Leominster, Mass., USA; January 17, 1925


The Catcher in the Rye by J. D. Salinger

My L. C. Smith manual typewriter

When did you start writing?
I began writing at the age of twelve in the seventh grade when my teacher, a nun by the name of Sister Catherine, read one of my poems and declared, with an air of delight and astonishment, 'Robert, you're a writer.' I have been a writer since that moment.

My first short story was sold when I was nineteen and, again, a teacher played a vital role. Miss Florence Conlon, one of my college teachers, typed up one of my short stories without my knowledge, sent it to a national magazine and sold it, making me a professional writer.

Where do you get your ideas?
Ideas are everywhere, easy to find and develop into stories. But the idea that works for me must be linked to an emotion. In fact, the emotion comes first. Something happens that affects me emotionally, and sends me to the typewriter where I devise a character and set the plot in motion. This never varies: emotion, character, plot.

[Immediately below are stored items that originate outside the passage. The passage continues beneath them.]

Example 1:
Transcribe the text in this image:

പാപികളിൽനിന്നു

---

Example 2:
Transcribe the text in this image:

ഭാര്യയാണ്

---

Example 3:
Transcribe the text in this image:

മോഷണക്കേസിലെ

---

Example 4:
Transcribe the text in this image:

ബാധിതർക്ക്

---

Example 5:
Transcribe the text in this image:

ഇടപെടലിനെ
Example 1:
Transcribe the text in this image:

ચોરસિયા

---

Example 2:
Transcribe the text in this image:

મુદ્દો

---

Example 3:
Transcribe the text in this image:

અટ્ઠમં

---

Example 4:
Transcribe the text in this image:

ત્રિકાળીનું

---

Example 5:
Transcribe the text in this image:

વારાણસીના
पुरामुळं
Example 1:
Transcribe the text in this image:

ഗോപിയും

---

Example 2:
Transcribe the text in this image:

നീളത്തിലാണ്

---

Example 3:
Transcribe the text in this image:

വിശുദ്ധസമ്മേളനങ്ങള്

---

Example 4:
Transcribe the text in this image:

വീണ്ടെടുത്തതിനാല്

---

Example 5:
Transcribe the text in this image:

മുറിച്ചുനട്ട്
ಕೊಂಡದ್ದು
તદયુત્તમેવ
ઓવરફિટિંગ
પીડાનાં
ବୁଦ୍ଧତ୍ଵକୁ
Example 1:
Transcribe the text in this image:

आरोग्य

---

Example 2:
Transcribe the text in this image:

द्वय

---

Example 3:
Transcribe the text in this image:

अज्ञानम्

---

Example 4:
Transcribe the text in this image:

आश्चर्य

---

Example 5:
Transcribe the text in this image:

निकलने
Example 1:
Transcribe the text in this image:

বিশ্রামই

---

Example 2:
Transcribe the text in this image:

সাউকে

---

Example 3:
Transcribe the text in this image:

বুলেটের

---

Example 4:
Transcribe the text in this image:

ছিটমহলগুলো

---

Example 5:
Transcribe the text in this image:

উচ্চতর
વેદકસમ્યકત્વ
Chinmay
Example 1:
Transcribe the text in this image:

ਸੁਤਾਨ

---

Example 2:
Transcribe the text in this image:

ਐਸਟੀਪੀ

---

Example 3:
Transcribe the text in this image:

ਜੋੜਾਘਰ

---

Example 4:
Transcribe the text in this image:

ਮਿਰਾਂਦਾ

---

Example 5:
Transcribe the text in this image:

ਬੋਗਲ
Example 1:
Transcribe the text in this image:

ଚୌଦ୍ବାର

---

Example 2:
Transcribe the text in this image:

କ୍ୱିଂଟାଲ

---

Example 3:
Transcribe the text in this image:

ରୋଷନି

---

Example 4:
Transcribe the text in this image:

Can you give your top three tips to becoming a successful author?
1. Read. Read all the time. Every successful writer I've met has been a devoted reader.
2. Write. Sounds simple? Not really. You must write regularly, every day if possible. Difficult with the demands of school, classes, social life. But even if it's only writing down a bit of description, a simile or metaphor, an observation, on a regular basis, it's vital.
3. Stop, look, and listen. Open your pores to the world around you. People look but don't always see. Watch for the nuances, the moods of people and places.

Favourite memory?
Walking on the sidewalk in my own hometown, stopping at a store on Main Street and seeing my first novel on display in the window. A novel by Robert Cormier! The dream of a lifetime suddenly come true in an instant. The thrill remains and is constantly renewable with every book that appears, ever fresh and wonderful.

Favourite place in the world and why?
My hometown of Leominster, Massachusetts, USA, where I walk downtown on a Tuesday afternoon and might meet someone who was a classmate of mine in the second grade. The feeling of roots and tradition and a kind of security. Yet, I've travelled the world and have favourite cities and places Melbourne in Australia, London in England, the Normandy section of France.

What are your hobbies?
Reading, walking (briskly, two miles a day, when possible), listening to old-time jazz, movies.

If you hadn't been a writer, what do you think you would have been?
I hate to think of what my life would have been like without writing. I was a journalist for thirty years and loved my work. But outside of writing, I probably would have been happy doing something connected with books. Librarian? Book store owner? Perhaps.